Nonetheless, in some patients less treatment could be sufficient. The phase II APT trial showed that in patients with small (max. 3 cm), node-negative HER2+ BC, the combination of adjuvant paclitaxel with trastuzumab alone is a reasonable and safe treatment [25]. The WSG-ADAPT-HER2+/HR− trial compared 12 weeks of neoadjuvant dual blockade with paclitaxel versus dual blockade alone. Epirubicin and cyclophosphamide were given after surgery, and for patients with pCR adjuvant chemotherapy could be omitted. However, the WSG-ADAPT-HER2+/HR− trial was a small phase II trial. The phase III trial TRAIN 2 aimed to omit anthracyclines in the neoadjuvant treatment of HER2+ BC [27]. Rates of pathological response were comparable between an anthracycline-containing regime and one without anthracyclines. Both subgroups received carboplatin in combination with paclitaxel and dual HER2 blockade; in the anthracycline-free arm, taxane-based treatment cycles were escalated [27]. The combination of pertuzumab and trastuzumab without anthracycline was not inferior in pCR, DFS, and OS rates with differing toxicity [26]. In the PHERGain phase II trial, a PET-based pathologic complete response strategy to omit chemotherapy in HER2+ tumors under dual HER2 blockade showed promising results [28].

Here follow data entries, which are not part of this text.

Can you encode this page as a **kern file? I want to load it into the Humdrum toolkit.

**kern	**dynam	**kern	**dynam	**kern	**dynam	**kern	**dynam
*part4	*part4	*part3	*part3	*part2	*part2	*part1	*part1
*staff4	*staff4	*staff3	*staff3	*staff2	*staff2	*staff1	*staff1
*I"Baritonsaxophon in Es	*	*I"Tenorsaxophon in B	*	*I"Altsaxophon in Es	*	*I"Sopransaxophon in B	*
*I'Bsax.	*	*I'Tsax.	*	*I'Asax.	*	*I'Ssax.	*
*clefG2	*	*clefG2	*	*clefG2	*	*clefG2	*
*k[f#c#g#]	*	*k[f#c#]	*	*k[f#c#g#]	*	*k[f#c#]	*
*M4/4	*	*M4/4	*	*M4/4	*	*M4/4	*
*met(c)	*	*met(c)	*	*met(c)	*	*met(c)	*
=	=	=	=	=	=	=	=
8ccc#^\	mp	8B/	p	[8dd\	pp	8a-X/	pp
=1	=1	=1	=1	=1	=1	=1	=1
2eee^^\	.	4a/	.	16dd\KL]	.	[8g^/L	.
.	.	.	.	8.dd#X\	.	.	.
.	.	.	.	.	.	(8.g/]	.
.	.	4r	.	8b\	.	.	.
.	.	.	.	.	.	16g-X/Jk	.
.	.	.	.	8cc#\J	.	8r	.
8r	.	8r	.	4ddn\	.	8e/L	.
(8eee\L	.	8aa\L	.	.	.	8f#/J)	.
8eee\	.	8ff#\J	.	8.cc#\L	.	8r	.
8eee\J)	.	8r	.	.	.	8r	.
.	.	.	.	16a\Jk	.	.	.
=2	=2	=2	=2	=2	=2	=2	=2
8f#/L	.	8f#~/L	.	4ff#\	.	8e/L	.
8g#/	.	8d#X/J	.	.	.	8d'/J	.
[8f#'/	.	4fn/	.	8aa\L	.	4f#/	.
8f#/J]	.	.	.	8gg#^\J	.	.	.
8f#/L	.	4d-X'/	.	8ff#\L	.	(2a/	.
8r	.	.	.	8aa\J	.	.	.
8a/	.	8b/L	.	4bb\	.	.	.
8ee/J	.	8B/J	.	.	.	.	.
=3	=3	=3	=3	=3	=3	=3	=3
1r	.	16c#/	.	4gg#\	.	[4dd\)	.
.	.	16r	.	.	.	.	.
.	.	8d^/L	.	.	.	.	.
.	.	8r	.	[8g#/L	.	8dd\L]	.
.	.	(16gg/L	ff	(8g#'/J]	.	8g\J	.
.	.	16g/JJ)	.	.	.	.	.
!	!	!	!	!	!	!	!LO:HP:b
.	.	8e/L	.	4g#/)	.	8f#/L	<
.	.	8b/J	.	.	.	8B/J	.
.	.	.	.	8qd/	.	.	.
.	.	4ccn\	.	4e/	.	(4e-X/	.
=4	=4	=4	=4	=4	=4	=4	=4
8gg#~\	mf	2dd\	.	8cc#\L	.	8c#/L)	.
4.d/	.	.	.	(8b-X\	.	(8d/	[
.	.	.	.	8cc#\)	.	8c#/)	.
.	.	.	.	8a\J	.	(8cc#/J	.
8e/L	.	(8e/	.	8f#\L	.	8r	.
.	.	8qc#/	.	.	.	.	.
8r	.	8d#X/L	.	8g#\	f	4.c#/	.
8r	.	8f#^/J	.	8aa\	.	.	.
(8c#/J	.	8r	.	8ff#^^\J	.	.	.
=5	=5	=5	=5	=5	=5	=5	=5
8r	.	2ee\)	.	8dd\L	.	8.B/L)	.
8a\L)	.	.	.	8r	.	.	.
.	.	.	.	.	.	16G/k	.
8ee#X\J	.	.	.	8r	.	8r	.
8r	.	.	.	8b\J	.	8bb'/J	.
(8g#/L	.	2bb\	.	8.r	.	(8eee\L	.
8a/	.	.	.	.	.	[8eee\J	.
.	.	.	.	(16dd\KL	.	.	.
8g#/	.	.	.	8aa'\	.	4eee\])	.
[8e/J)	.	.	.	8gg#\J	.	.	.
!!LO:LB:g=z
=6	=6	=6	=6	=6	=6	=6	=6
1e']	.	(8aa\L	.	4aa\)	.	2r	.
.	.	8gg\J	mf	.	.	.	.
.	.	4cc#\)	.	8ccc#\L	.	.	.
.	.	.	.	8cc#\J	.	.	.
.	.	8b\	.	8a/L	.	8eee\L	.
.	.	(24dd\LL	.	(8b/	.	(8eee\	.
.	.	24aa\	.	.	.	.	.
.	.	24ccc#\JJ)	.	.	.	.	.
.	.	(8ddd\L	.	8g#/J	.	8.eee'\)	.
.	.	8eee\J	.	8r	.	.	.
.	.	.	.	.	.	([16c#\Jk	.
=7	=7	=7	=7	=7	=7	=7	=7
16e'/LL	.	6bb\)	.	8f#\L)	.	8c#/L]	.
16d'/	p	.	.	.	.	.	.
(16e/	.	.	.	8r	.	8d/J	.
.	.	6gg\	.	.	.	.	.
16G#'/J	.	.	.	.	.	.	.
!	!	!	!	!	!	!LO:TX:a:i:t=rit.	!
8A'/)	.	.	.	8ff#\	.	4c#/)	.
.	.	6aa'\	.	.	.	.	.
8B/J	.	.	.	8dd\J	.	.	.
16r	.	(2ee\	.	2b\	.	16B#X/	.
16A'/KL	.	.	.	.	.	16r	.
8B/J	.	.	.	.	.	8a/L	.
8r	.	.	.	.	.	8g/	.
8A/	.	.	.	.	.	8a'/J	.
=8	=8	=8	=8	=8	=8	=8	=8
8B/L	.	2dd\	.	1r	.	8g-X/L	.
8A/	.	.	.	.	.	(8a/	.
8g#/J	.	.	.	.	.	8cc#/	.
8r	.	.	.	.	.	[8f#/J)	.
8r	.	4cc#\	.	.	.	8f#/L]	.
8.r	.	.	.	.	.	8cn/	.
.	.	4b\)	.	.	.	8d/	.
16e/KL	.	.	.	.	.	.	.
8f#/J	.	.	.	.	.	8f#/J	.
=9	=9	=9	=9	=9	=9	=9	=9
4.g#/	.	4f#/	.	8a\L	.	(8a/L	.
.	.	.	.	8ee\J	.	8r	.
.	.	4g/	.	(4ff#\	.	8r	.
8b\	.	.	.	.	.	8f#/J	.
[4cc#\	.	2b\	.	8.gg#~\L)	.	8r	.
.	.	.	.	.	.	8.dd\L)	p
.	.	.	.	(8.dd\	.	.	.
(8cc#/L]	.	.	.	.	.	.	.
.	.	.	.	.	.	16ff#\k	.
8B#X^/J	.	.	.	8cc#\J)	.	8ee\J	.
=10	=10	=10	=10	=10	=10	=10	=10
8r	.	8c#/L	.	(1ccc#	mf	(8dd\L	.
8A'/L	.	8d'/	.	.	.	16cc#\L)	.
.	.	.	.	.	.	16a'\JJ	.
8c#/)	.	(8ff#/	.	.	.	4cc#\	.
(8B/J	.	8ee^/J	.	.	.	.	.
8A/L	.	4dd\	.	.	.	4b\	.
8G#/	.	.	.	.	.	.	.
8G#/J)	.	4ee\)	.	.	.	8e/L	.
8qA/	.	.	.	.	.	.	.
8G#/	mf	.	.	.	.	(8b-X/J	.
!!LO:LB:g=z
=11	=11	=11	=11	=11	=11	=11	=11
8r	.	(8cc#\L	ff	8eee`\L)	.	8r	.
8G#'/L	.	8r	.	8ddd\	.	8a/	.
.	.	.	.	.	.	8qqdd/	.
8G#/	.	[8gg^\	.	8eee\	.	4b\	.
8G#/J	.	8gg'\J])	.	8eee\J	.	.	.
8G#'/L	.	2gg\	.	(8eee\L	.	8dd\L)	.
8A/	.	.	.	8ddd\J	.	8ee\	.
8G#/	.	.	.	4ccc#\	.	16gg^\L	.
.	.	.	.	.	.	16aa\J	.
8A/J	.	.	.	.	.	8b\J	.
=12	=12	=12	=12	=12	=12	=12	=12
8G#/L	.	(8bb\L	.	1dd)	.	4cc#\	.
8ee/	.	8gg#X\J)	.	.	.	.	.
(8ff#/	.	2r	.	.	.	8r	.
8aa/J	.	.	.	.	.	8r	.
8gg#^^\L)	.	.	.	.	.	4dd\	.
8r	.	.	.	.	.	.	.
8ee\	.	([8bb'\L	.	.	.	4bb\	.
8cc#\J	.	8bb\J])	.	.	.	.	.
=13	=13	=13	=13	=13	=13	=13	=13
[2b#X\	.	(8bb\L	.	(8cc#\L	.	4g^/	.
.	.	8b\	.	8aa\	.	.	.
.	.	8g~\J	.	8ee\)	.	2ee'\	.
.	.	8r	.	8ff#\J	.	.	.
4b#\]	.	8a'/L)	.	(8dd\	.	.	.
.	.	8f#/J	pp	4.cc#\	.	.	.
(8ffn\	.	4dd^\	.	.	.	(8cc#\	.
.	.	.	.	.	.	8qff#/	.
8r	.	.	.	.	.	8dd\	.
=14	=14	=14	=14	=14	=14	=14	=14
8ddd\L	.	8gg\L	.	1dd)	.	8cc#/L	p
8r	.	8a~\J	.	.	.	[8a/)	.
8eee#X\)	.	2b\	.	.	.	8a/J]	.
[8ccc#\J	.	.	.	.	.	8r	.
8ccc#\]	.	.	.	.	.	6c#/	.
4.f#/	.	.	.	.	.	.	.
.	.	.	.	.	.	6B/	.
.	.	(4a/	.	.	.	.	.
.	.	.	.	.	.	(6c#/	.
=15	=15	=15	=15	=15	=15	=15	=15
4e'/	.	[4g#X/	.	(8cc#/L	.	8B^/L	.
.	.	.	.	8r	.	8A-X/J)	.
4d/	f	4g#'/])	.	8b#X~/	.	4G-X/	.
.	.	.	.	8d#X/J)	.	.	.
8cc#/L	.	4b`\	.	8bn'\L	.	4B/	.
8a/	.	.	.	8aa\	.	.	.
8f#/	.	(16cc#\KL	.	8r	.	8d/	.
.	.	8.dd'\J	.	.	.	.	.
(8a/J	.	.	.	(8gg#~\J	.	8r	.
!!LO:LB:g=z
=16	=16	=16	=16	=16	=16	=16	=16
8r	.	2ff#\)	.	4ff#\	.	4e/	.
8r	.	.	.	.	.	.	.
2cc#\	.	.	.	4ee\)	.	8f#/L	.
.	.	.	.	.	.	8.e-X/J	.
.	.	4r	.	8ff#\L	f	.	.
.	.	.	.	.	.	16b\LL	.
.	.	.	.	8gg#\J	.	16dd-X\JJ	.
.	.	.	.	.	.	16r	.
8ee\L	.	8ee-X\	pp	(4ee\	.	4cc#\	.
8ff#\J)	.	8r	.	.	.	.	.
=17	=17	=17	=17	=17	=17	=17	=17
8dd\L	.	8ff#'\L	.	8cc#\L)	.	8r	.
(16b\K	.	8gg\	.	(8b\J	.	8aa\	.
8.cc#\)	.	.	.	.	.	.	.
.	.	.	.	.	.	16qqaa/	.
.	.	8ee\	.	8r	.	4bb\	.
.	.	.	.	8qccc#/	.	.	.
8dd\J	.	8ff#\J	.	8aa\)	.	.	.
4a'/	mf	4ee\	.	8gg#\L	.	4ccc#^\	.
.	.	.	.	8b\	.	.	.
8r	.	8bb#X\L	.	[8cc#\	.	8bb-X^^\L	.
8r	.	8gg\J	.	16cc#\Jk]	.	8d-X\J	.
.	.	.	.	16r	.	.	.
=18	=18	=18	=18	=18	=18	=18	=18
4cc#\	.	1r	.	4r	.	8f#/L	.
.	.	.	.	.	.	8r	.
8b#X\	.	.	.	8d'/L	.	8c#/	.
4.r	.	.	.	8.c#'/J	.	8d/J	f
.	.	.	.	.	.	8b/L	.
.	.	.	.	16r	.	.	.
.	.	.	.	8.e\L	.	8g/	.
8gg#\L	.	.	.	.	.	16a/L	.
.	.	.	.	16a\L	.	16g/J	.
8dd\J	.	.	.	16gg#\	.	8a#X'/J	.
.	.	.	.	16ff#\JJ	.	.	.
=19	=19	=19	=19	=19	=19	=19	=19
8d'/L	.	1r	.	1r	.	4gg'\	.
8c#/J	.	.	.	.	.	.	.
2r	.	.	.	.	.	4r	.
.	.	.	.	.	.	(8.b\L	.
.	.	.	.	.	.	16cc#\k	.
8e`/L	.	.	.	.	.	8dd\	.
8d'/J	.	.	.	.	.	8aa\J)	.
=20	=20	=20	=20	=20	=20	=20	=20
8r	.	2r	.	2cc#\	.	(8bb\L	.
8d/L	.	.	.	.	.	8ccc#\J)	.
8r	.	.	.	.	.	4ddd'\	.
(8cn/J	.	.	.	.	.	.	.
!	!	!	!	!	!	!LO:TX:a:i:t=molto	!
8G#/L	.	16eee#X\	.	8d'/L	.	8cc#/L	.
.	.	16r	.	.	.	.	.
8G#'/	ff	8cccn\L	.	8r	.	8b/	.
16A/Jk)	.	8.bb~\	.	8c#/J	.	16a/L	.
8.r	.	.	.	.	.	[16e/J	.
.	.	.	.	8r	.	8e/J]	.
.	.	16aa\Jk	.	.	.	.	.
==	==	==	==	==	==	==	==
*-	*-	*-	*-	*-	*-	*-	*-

However, further trials including large numbers of patients are needed. Another obstacle is to distinguish between patients who need more treatment and those who need less treatment. Liquid biopsy could help to monitor response to neoadjuvant treatment. Magbanua et al. showed that positive ctDNA can predict remaining residual disease in neoadjuvant treatment [29].